The application of the bell curve in performance management assumes that in any work force population, performance will follow the normal distribution, with the majority of the employees tending towards the average, a few above it and a few below. This implies that performance is relative and not absolute. Thus, even if an employee has exceeded his goals, he may still not be rated better than ‘meets expectations’ if his peers have done better still. Likewise, it forces managements (again on a relative scale) to identify those who are less than good. Thus, an employee who has met all his goals may still end up in the ‘partially met or did not meet expectations’ list.
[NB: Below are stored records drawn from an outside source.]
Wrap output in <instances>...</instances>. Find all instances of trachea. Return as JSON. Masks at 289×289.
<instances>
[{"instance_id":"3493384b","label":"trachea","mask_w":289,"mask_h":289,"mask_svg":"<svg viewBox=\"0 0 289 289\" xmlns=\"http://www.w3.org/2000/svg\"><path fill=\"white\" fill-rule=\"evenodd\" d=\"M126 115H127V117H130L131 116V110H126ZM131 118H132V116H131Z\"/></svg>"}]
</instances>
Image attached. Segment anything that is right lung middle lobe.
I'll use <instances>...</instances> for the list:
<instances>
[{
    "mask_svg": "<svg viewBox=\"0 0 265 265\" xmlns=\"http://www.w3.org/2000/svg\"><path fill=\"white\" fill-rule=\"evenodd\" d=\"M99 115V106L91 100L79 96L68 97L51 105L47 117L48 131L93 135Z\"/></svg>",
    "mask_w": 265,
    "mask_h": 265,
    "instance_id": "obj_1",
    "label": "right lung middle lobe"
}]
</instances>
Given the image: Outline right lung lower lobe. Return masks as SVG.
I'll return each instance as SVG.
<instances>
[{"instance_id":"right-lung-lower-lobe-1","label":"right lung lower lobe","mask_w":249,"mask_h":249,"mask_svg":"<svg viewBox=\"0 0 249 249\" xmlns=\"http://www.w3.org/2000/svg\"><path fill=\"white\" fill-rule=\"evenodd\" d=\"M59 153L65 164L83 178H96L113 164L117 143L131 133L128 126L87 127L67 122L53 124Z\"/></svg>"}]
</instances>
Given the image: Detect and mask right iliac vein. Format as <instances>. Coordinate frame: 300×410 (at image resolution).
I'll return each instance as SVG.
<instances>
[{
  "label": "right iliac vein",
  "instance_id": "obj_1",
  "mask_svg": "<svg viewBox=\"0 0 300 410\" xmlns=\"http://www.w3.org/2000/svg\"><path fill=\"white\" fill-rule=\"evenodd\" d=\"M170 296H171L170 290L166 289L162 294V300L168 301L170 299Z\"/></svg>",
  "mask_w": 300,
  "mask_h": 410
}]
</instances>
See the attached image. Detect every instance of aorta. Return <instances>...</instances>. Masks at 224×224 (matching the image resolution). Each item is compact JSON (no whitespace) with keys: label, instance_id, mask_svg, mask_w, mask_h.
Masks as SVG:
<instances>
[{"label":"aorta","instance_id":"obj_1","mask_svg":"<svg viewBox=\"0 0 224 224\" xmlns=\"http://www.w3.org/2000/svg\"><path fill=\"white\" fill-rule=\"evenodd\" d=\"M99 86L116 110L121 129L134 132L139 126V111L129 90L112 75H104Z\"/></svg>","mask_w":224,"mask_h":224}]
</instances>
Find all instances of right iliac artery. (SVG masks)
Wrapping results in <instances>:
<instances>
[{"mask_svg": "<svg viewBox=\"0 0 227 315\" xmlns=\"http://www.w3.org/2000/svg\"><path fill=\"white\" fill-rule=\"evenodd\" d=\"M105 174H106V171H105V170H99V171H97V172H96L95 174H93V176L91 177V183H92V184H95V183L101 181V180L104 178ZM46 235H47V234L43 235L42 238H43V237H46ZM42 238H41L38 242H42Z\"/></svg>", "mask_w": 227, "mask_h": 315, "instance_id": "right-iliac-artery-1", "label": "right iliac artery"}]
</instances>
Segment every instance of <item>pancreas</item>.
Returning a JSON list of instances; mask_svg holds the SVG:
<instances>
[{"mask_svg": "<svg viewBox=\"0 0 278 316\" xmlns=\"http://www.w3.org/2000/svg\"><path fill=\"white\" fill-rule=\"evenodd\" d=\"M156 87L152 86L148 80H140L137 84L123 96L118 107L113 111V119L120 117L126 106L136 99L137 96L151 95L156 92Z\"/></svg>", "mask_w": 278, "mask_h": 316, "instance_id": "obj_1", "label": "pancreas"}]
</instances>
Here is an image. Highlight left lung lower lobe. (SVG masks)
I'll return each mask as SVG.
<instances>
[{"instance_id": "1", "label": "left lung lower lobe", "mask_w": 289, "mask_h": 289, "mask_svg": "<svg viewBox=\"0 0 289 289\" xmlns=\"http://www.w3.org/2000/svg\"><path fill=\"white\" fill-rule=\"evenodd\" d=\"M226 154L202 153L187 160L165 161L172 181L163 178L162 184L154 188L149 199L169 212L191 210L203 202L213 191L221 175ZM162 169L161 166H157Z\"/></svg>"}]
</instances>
If employees who have met their goals get a ‘met expectations’ rating, if those who have exceeded them are rated as having ‘exceeded expectations’, if those who have not met expectations get a ‘partially met expectations’ rating and if all these categories conform to the desired distribution, only then would one have no problem with the bell curve.
Problems arise because a lot many more employees than are permitted to be ranked as having ‘exceeded expectations’ are given that rating. And on the other hand, fewer employees than required by the bell curve are given the ‘partially met expectations’ rating.
The problem is acute when the company or business unit has over-achieved on its business targets. In such a case, there is a clamour for the curve to be shifted to allow for a higher proportion of the work force to be rated outstanding, and fewer (or none at all) to be rated as partially meeting or not meeting expectations.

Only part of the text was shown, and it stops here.